*ACTION ITEM*
Return every line of text in the listing below verbatim, leaving out the pictures.

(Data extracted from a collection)
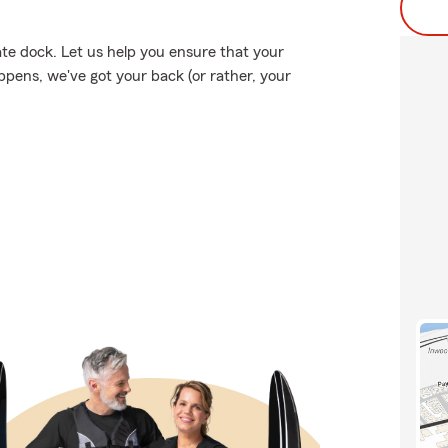
ate dock. Let us help you ensure that your
pens, we've got your back (or rather, your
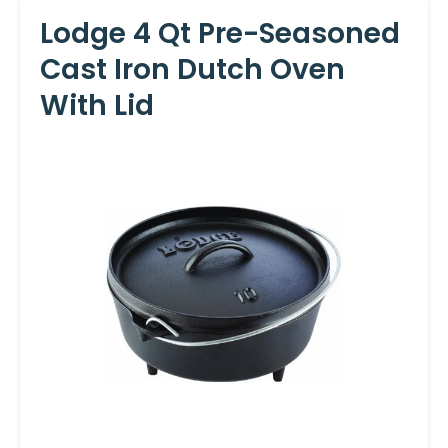
Lodge 4 Qt Pre-Seasoned
Cast Iron Dutch Oven
With Lid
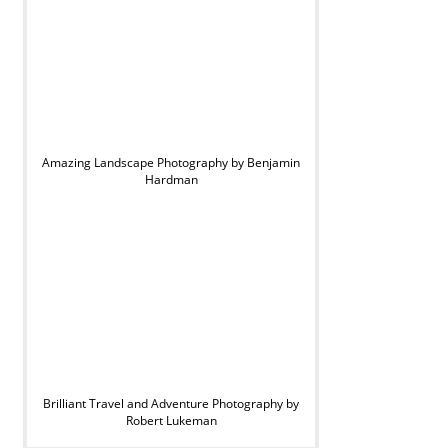
Amazing Landscape Photography by Benjamin
Hardman
Brilliant Travel and Adventure Photography by
Robert Lukeman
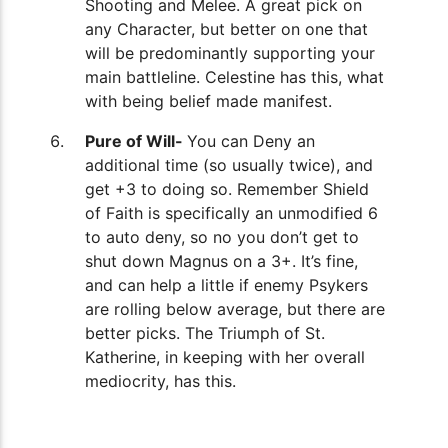
Shooting and Melee. A great pick on
any Character, but better on one that
will be predominantly supporting your
main battleline. Celestine has this, what
with being belief made manifest.
Pure of Will-
You can Deny an
additional time (so usually twice), and
get +3 to doing so. Remember Shield
of Faith is specifically an unmodified 6
to auto deny, so no you don’t get to
shut down Magnus on a 3+. It’s fine,
and can help a little if enemy Psykers
are rolling below average, but there are
better picks. The Triumph of St.
Katherine, in keeping with her overall
mediocrity, has this.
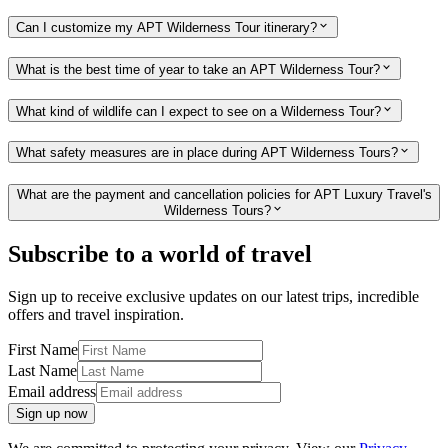
Can I customize my APT Wilderness Tour itinerary?
What is the best time of year to take an APT Wilderness Tour?
What kind of wildlife can I expect to see on a Wilderness Tour?
What safety measures are in place during APT Wilderness Tours?
What are the payment and cancellation policies for APT Luxury Travel's
Wilderness Tours?
Subscribe to a world of travel
Sign up to receive exclusive updates on our latest trips, incredible
offers and travel inspiration.
First Name
Last Name
Email address
Sign up now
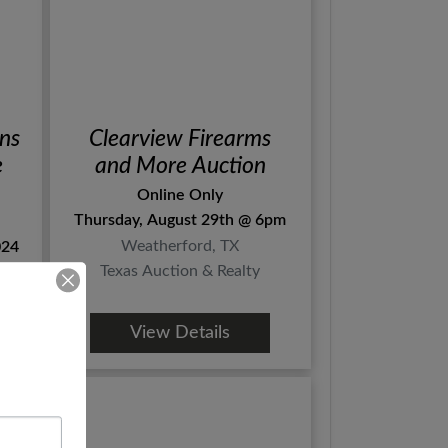
ns
Clearview Firearms
e
and More Auction
Online Only
Thursday, August 29th @ 6pm
Weatherford, TX
024
Texas Auction & Realty
View Details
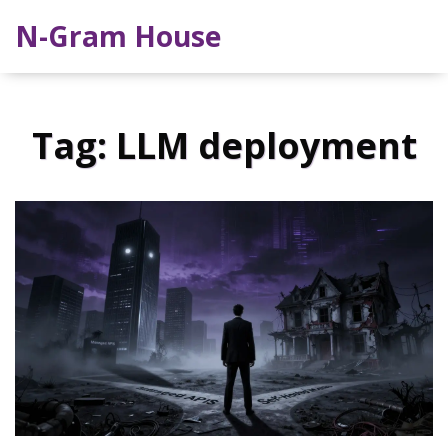
N-Gram House
Tag: LLM deployment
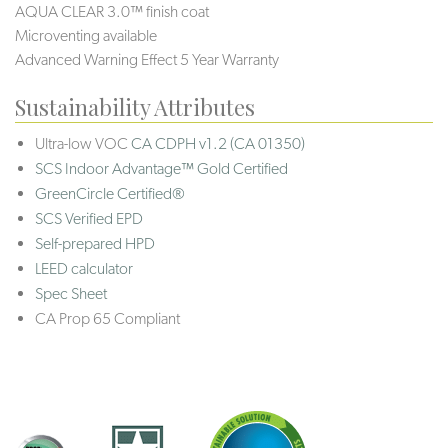
AQUA CLEAR 3.0™ finish coat
Microventing available
Advanced Warning Effect 5 Year Warranty
Sustainability Attributes
Ultra-low VOC
CA CDPH v1.2 (CA 01350)
SCS Indoor Advantage™ Gold Certified
GreenCircle Certified®
SCS Verified EPD
Self-prepared HPD
LEED calculator
Spec Sheet
CA Prop 65 Compliant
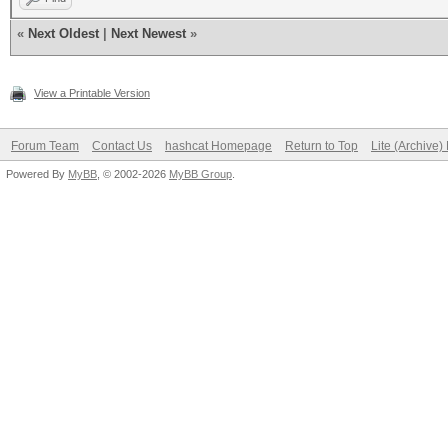
«
Next Oldest
|
Next Newest
»
View a Printable Version
Forum Team
Contact Us
hashcat Homepage
Return to Top
Lite (Archive
Powered By
MyBB
, © 2002-2026
MyBB Group
.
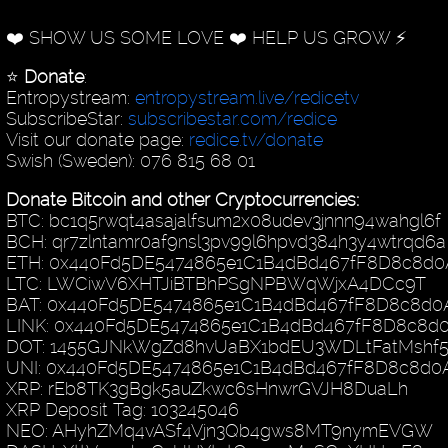
❤️ SHOW US SOME LOVE ❤️ HELP US GROW ⚡️
⭐️
Donate
:
Entropystream:
entropystream.live/redicetv
SubscribeStar:
subscribestar.com/redice
Visit our donate page:
redice.tv/donate
Swish (Sweden): 076 815 68 01
Donate Bitcoin and other Cryptocurrencies:
BTC: bc1q5rwqt4asajalfsum2x08udev3jnnn94wahgl6f
BCH: qr7zlntamr0af9nsl3pv99l6hpvd384h3y4wtrqd6a
ETH: 0x440Fd5DE5474865e1C1B4dBd467fF8D8c8d0
LTC: LWCiwV6XHTJiBTBhPSgNPBWqWjxA4DCc9T
BAT: 0x440Fd5DE5474865e1C1B4dBd467fF8D8c8d0
LINK: 0x440Fd5DE5474865e1C1B4dBd467fF8D8c8d
DOT: 1455GJNkWgZd8hvUaBX1bdEU3WDLtFatMshf
UNI: 0x440Fd5DE5474865e1C1B4dBd467fF8D8c8d0
XRP: rEb8TK3gBgk5auZkwc6sHnwrGVJH8DuaLh
XRP Deposit Tag: 103245046
NEO: AHyhZMq4vASf4Vjn3Qb4gws8MT9nymEVGW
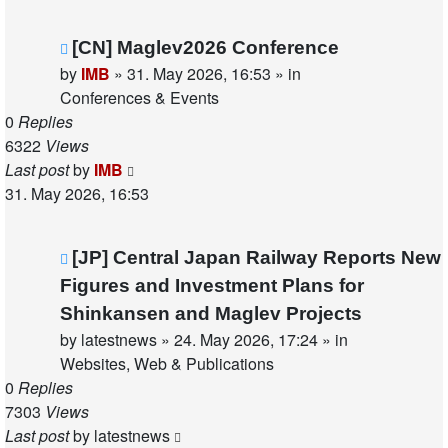
New
[CN] Maglev2026 Conference
post
by
IMB
»
31. May 2026, 16:53
» in
Conferences & Events
0
Replies
6322
Views
Last post
by
IMB
31. May 2026, 16:53
New
[JP] Central Japan Railway Reports New
post
Figures and Investment Plans for
Shinkansen and Maglev Projects
by
latestnews
»
24. May 2026, 17:24
» in
Websites, Web & Publications
0
Replies
7303
Views
Last post
by
latestnews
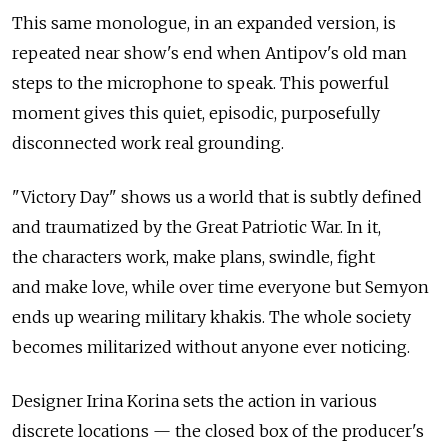
This same monologue, in an expanded version, is
repeated near show's end when Antipov's old man
steps to the microphone to speak. This powerful
moment gives this quiet, episodic, purposefully
disconnected work real grounding.
"Victory Day" shows us a world that is subtly defined
and traumatized by the Great Patriotic War. In it,
the characters work, make plans, swindle, fight
and make love, while over time everyone but Semyon
ends up wearing military khakis. The whole society
becomes militarized without anyone ever noticing.
Designer Irina Korina sets the action in various
discrete locations — the closed box of the producer's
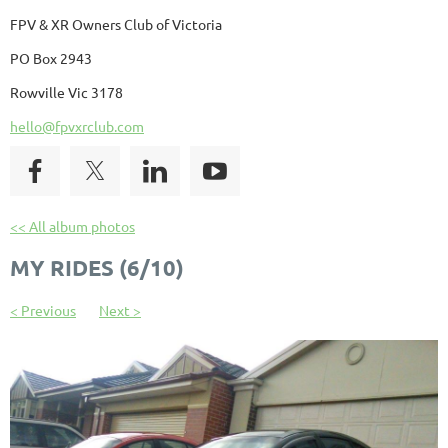
FPV & XR Owners Club of Victoria
PO Box 2943
Rowville Vic 3178
hello@fpvxrclub.com
<< All album photos
MY RIDES (6/10)
< Previous
Next >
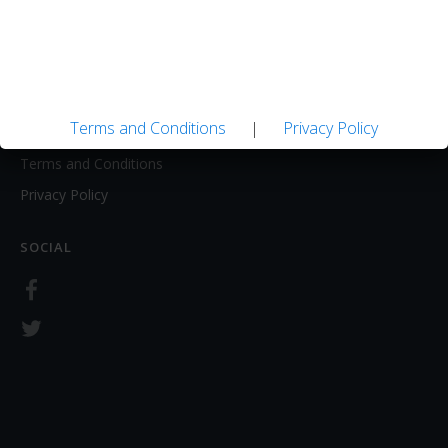
About
Contact Us
LEGAL
Terms and Conditions
|
Privacy Policy
Terms and Conditions
Privacy Policy
SOCIAL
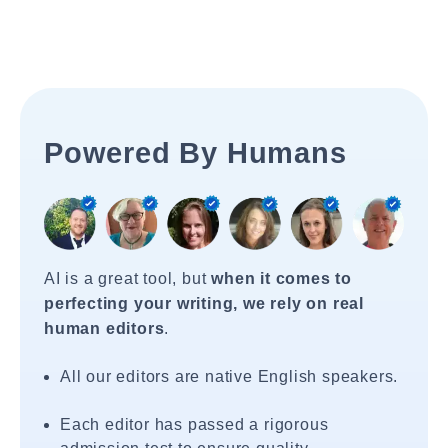
Powered By Humans
AI is a great tool, but
when it comes to
perfecting your writing, we rely on real
human editors
.
All our editors are native English speakers.
Each editor has passed a rigorous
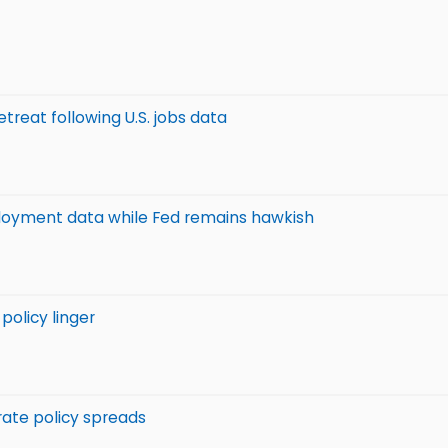
etreat following U.S. jobs data
ployment data while Fed remains hawkish
 policy linger
 rate policy spreads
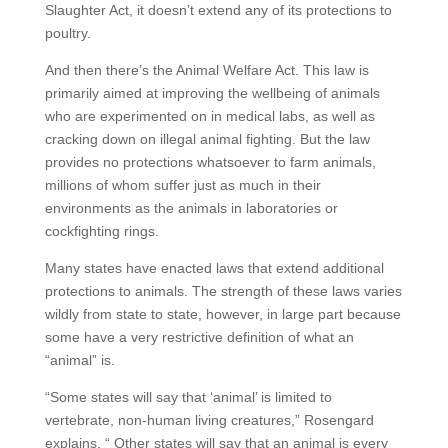
Slaughter Act, it doesn’t extend any of its protections to
poultry.
And then there’s the Animal Welfare Act. This law is
primarily aimed at improving the wellbeing of animals
who are experimented on in medical labs, as well as
cracking down on illegal animal fighting. But the law
provides no protections whatsoever to farm animals,
millions of whom suffer just as much in their
environments as the animals in laboratories or
cockfighting rings.
Many states have enacted laws that extend additional
protections to animals. The strength of these laws varies
wildly from state to state, however, in large part because
some have a very restrictive definition of what an
“animal” is.
“Some states will say that ‘animal’ is limited to
vertebrate, non-human living creatures,” Rosengard
explains. “ Other states will say that an animal is every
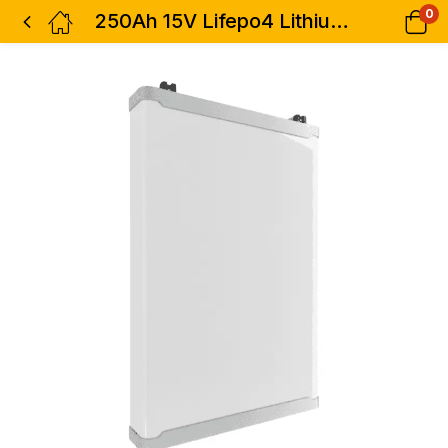
0
250Ah 15V Lifepo4 Lithium Ion Battery Pack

*WRITTEN RESPONSE*
ate dock. Let us help you ensure that your
pens, we've got your back (or rather, your
Lodge 4 Qt Pre-Seasoned
Cast Iron Dutch Oven
With Lid
Amazing Landscape Photography by Benjamin
Hardman
Brilliant Travel and Adventure Photography by
Robert Lukeman
Shooting and Melee. A great pick on
any Character, but better on one that
will be predominantly supporting your
main battleline. Celestine has this, what
with being belief made manifest.
Pure of Will-
You can Deny an
additional time (so usually twice), and
get +3 to doing so. Remember Shield
of Faith is specifically an unmodified 6
to auto deny, so no you don’t get to
shut down Magnus on a 3+. It’s fine,
and can help a little if enemy Psykers
are rolling below average, but there are
better picks. The Triumph of St.
Katherine, in keeping with her overall
mediocrity, has this.
Can I customize my APT Wilderness Tour itinerary?
What is the best time of year to take an APT Wilderness Tour?
What kind of wildlife can I expect to see on a Wilderness Tour?
What safety measures are in place during APT Wilderness Tours?
What are the payment and cancellation policies for APT Luxury Travel's
Wilderness Tours?
Subscribe to a world of travel
Sign up to receive exclusive updates on our latest trips, incredible
offers and travel inspiration.
First Name
Last Name
Email address
Sign up now
ns
Clearview Firearms
e
and More Auction
Online Only
Thursday, August 29th @ 6pm
Weatherford, TX
024
Texas Auction & Realty
View Details
N-Gram House
Tag: LLM deployment
AQUA CLEAR 3.0™ finish coat
Microventing available
Advanced Warning Effect 5 Year Warranty
Sustainability Attributes
Ultra-low VOC
CA CDPH v1.2 (CA 01350)
SCS Indoor Advantage™ Gold Certified
GreenCircle Certified®
SCS Verified EPD
Self-prepared HPD
LEED calculator
Spec Sheet
CA Prop 65 Compliant
«
Next Oldest
|
Next Newest
»
View a Printable Version
Forum Team
Contact Us
hashcat Homepage
Return to Top
Lite (Archive
Powered By
MyBB
, © 2002-2026
MyBB Group
.
❤️ SHOW US SOME LOVE ❤️ HELP US GROW ⚡️
⭐️
Donate
:
Entropystream:
entropystream.live/redicetv
SubscribeStar:
subscribestar.com/redice
Visit our donate page:
redice.tv/donate
Swish (Sweden): 076 815 68 01
Donate Bitcoin and other Cryptocurrencies:
BTC: bc1q5rwqt4asajalfsum2x08udev3jnnn94wahgl6f
BCH: qr7zlntamr0af9nsl3pv99l6hpvd384h3y4wtrqd6a
ETH: 0x440Fd5DE5474865e1C1B4dBd467fF8D8c8d0
LTC: LWCiwV6XHTJiBTBhPSgNPBWqWjxA4DCc9T
BAT: 0x440Fd5DE5474865e1C1B4dBd467fF8D8c8d0
LINK: 0x440Fd5DE5474865e1C1B4dBd467fF8D8c8d
DOT: 1455GJNkWgZd8hvUaBX1bdEU3WDLtFatMshf
UNI: 0x440Fd5DE5474865e1C1B4dBd467fF8D8c8d0
XRP: rEb8TK3gBgk5auZkwc6sHnwrGVJH8DuaLh
XRP Deposit Tag: 103245046
NEO: AHyhZMq4vASf4Vjn3Qb4gws8MT9nymEVGW
New
[CN] Maglev2026 Conference
post
by
IMB
»
31. May 2026, 16:53
» in
Conferences & Events
0
Replies
6322
Views
Last post
by
IMB
31. May 2026, 16:53
New
[JP] Central Japan Railway Reports New
post
Figures and Investment Plans for
Shinkansen and Maglev Projects
by
latestnews
»
24. May 2026, 17:24
» in
Websites, Web & Publications
0
Replies
7303
Views
Last post
by
latestnews
This same monologue, in an expanded version, is
repeated near show's end when Antipov's old man
steps to the microphone to speak. This powerful
moment gives this quiet, episodic, purposefully
disconnected work real grounding.
"Victory Day" shows us a world that is subtly defined
and traumatized by the Great Patriotic War. In it,
the characters work, make plans, swindle, fight
and make love, while over time everyone but Semyon
ends up wearing military khakis. The whole society
becomes militarized without anyone ever noticing.
Designer Irina Korina sets the action in various
discrete locations — the closed box of the producer's
FPV & XR Owners Club of Victoria
PO Box 2943
Rowville Vic 3178
hello@fpvxrclub.com
<< All album photos
MY RIDES (6/10)
< Previous
Next >
About
Contact Us
LEGAL
Terms and Conditions
|
Privacy Policy
Terms and Conditions
Privacy Policy
SOCIAL
Powered By Humans
AI is a great tool, but
when it comes to
perfecting your writing, we rely on real
human editors
.
All our editors are native English speakers.
Each editor has passed a rigorous
etreat following U.S. jobs data
ployment data while Fed remains hawkish
 policy linger
 rate policy spreads
Slaughter Act, it doesn’t extend any of its protections to
poultry.
And then there’s the Animal Welfare Act. This law is
primarily aimed at improving the wellbeing of animals
who are experimented on in medical labs, as well as
cracking down on illegal animal fighting. But the law
provides no protections whatsoever to farm animals,
millions of whom suffer just as much in their
environments as the animals in laboratories or
cockfighting rings.
Many states have enacted laws that extend additional
protections to animals. The strength of these laws varies
wildly from state to state, however, in large part because
some have a very restrictive definition of what an
“animal” is.
“Some states will say that ‘animal’ is limited to
vertebrate, non-human living creatures,” Rosengard
explains. “ Other states will say that an animal is every
0
250Ah 15V Lifepo4 Lithium Ion Battery Pack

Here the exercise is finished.